In 1865, managers eschewed the services of the likes of Brunel and turned to their own chief engineer, William Henry Barlow, to produce the design for the station itself. A gifted technician and architect of genius, Barlow overcame the problem of trains arriving into the new terminus down a slope created by a bridge over the Regent's Canal – and thus unable to stop in emergencies – by raising the level of the platforms 18ft above street level. In order to achieve this, Barlow ordered 850 iron columns, apparently hardened by being immersed in horse urine and capable of bearing 55 tons, to be driven into the foundations to create an subterranean "under croft" and a lasting source of income for his employees. The result is that St Pancras was built on beer.

The master engineer ordered the gap between each column to correspond exactly with the width of three barrels of ale from Burton-upon-Trent to allow the storage of the hundreds of gallons of bitter brought daily to London on the Midland Railway's trains. The cellar space below the tracks was rented to brewers seeking to slake the thirst of Londoners.

Above ground, Barlow designed a single-span roof measuring 243ft to be bolted into his iron columns. The result was the largest indoor space in the world and what remains to this day the largest single span station in Britain, achieving a cathedral-like tribute to the industrial age which one newspaper at the time declared "miraculous". The result was also as strong as it was impressive – the detonation of two Doodlebug flying bombs in the station during the Second World War created only minor damage.

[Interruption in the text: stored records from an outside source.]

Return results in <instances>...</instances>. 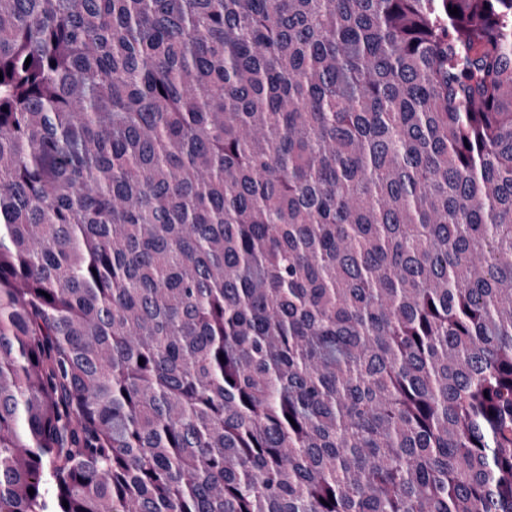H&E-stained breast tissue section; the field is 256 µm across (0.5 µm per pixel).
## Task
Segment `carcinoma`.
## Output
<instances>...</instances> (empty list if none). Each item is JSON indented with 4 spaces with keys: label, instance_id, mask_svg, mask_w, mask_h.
<instances>
[{
    "label": "carcinoma",
    "instance_id": "carcinoma-1",
    "mask_svg": "<svg viewBox=\"0 0 512 512\" xmlns=\"http://www.w3.org/2000/svg\"><path fill=\"white\" fill-rule=\"evenodd\" d=\"M0 74V512H512V0H0Z\"/></svg>",
    "mask_w": 512,
    "mask_h": 512
}]
</instances>
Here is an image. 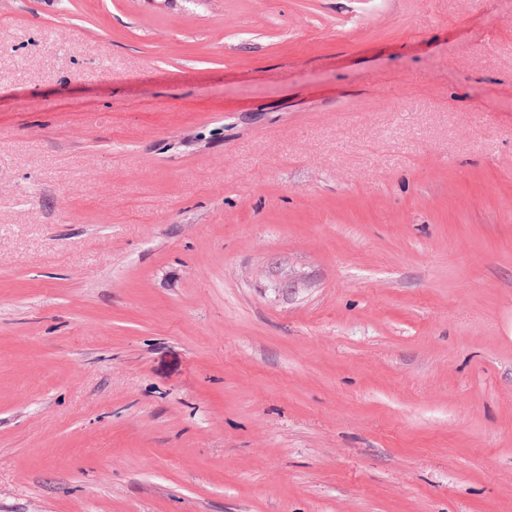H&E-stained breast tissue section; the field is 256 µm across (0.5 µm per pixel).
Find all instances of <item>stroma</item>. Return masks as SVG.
I'll return each instance as SVG.
<instances>
[{
  "label": "stroma",
  "instance_id": "35a3bbf8",
  "mask_svg": "<svg viewBox=\"0 0 512 512\" xmlns=\"http://www.w3.org/2000/svg\"><path fill=\"white\" fill-rule=\"evenodd\" d=\"M0 512H512V0H0Z\"/></svg>",
  "mask_w": 512,
  "mask_h": 512
}]
</instances>
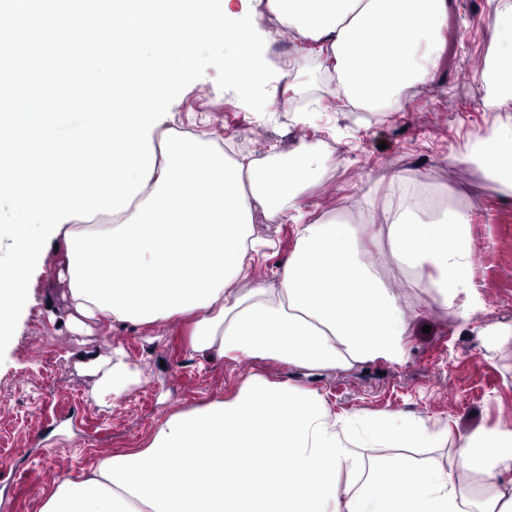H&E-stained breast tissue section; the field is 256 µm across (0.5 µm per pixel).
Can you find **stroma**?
Instances as JSON below:
<instances>
[{
    "mask_svg": "<svg viewBox=\"0 0 512 512\" xmlns=\"http://www.w3.org/2000/svg\"><path fill=\"white\" fill-rule=\"evenodd\" d=\"M498 0H453L446 47L437 71L408 92L397 112H361L331 101L317 71L293 38H276L272 66L289 59L288 76L268 86L263 113L220 89L215 69L177 97L162 129L234 143L250 138L249 155H287L303 145L327 154L318 180L299 202L312 219L354 218L356 202L371 192L383 209L395 187L392 176L427 183L455 206L470 210L474 251L472 303L465 316L444 317L419 290L399 299L415 312L404 362L378 359L348 372L310 373L264 360L205 361L187 345L190 323L121 325L100 322L73 331L65 325L66 290L57 282L61 257L38 261L28 300L4 359L0 360V457L14 467L0 482V512H38L58 481L78 477L99 458L142 447L173 412L232 396L247 376L313 388L336 411L406 413L447 428L449 439L512 425V341L490 352L478 327L512 324V202L474 167L450 166V154L466 149L492 120L479 87L478 59L491 45L489 17ZM254 234L273 240L257 273L272 278L296 244L292 220L256 218ZM122 348L145 366L148 380L112 406H98L93 377L78 364L82 351L108 354Z\"/></svg>",
    "mask_w": 512,
    "mask_h": 512,
    "instance_id": "35a3bbf8",
    "label": "stroma"
}]
</instances>
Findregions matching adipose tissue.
<instances>
[{"label": "adipose tissue", "mask_w": 512, "mask_h": 512, "mask_svg": "<svg viewBox=\"0 0 512 512\" xmlns=\"http://www.w3.org/2000/svg\"><path fill=\"white\" fill-rule=\"evenodd\" d=\"M284 35L308 44L336 94L369 112H394L442 52L448 0H257ZM382 28L387 38L367 43ZM491 61L481 74L494 117L449 158L473 165L512 200V0L490 19ZM151 179L127 210L98 223H63L51 242L65 256L70 324L109 319L193 320L197 356L266 359L307 371H347L375 359L401 362L410 310L388 275L363 259L373 207L350 223L307 224L299 189L325 163L298 147L280 168L226 158L197 136L154 143ZM267 221H297L288 262L250 283L260 243L254 205ZM387 243L406 273L444 312L469 302L471 216L436 209L415 191L384 209ZM95 263H86L88 253ZM92 396L112 405L147 379L123 350L87 355ZM453 446L455 465L385 456L388 448ZM38 512H512V427L449 441L422 419L394 412L333 411L319 391L254 374L227 399L171 414L144 447L101 457L79 479L59 481Z\"/></svg>", "instance_id": "ef3b65f1"}]
</instances>
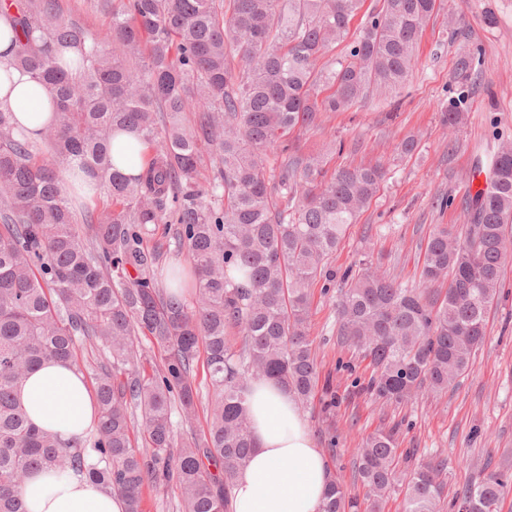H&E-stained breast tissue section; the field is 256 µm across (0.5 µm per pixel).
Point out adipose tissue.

The building for which St Pancras is best known – the neo-Gothic wedding cake of the Midland Grand Hotel that forms the station's facade – did not begin construction work until the year the trains started running and was not finished until 1873.

But the consensus at the time was that it was worth the wait. A competition to design the hotel was won by one of the most prolific architects of the high Victorian era, George Gilbert Scott, a devotee of the gothic splendour of medieval cathedrals who saw ornament as a nod towards Godliness and thus adorned his buildings with as many tributes to the 16th-century cloth halls of Flanders and the great churches of France as he could.

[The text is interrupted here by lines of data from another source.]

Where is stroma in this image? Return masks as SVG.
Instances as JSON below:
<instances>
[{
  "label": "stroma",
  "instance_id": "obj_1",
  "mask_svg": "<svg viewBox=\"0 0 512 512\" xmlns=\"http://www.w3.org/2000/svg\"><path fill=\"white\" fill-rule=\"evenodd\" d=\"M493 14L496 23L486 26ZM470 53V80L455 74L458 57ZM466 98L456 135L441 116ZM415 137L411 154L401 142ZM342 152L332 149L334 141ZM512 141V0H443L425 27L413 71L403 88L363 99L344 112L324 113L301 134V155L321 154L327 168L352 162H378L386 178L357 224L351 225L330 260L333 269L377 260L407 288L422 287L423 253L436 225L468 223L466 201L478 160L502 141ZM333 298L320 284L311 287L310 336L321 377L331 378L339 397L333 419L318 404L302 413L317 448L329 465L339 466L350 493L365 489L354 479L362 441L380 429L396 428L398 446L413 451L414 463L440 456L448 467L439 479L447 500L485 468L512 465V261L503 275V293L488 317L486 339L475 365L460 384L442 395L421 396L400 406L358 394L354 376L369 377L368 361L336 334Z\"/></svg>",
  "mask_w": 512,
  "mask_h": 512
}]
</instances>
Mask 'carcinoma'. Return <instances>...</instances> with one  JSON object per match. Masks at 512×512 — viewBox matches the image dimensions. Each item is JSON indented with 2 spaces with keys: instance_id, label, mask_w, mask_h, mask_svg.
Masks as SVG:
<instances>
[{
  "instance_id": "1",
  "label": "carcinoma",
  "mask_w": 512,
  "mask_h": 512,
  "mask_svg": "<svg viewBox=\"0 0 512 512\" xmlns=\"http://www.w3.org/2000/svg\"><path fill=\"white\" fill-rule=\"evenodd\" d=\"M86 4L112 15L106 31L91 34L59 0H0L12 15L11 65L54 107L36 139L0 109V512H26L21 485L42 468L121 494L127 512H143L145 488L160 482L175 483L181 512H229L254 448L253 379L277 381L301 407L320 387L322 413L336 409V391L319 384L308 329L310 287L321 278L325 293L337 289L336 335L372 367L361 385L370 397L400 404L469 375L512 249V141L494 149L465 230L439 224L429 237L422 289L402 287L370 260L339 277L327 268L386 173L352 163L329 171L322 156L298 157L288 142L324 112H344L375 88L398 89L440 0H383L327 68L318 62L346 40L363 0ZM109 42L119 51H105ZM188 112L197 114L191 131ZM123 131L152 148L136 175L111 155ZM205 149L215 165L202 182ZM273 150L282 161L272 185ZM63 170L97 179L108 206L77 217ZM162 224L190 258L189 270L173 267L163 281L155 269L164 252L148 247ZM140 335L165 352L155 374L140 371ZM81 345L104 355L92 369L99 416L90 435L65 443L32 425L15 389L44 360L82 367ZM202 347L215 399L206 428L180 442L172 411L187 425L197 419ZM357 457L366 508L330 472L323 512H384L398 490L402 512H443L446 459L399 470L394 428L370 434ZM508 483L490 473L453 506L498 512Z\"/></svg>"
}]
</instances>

His design fulfilled the ambition of the directors of the Midland Railway to announce their arrival in the capital with a building that overshadowed and dwarfed the stations of its rivals. In the words of its architect, the hotel was to be "on so vast a scale as to rule its neighbourhood, instead of being governed by it".

The ambition for the interior of the 300-room hotel was no less lavish. The fittings were of the highest standard while the building boasted a range of cutting-edge innovations such as a lift, revolving doors, an iron central staircase and a network of chutes for everything from ash to dirty laundry. It rapidly became one of the most sought-after billets in London.

Sadly, the supremacy of the terminus as a meeting and departure point for the great and the good was short-lived. The hotel rapidly fell foul of the decision to trim budgets by not installing sanitary plumbing for bathrooms and a lack of central heating. By 1935 it had closed, being considered too outmoded and expensive to run.

Unsurprisingly, those behind the new St Pancras International insist it will not fall foul of any such shortcomings in vision or execution. As the inheritors of Betjeman's hard-won campaign to preserve the building, LCR has had to go to considerable measures to comply with renovation standards enforced by English Heritage. And just as Barlow and Gilbert Scott's paymasters were seeking to maximise the economic return from their investments, so too are LCR. When the first Eurostar passengers depart for Brussels, Paris and further afield in November, they will have no fewer than 67 places to shop, eat and drink. The contribution of Betjeman to the station's survival is recognised in the shape of a pub which will bear his name.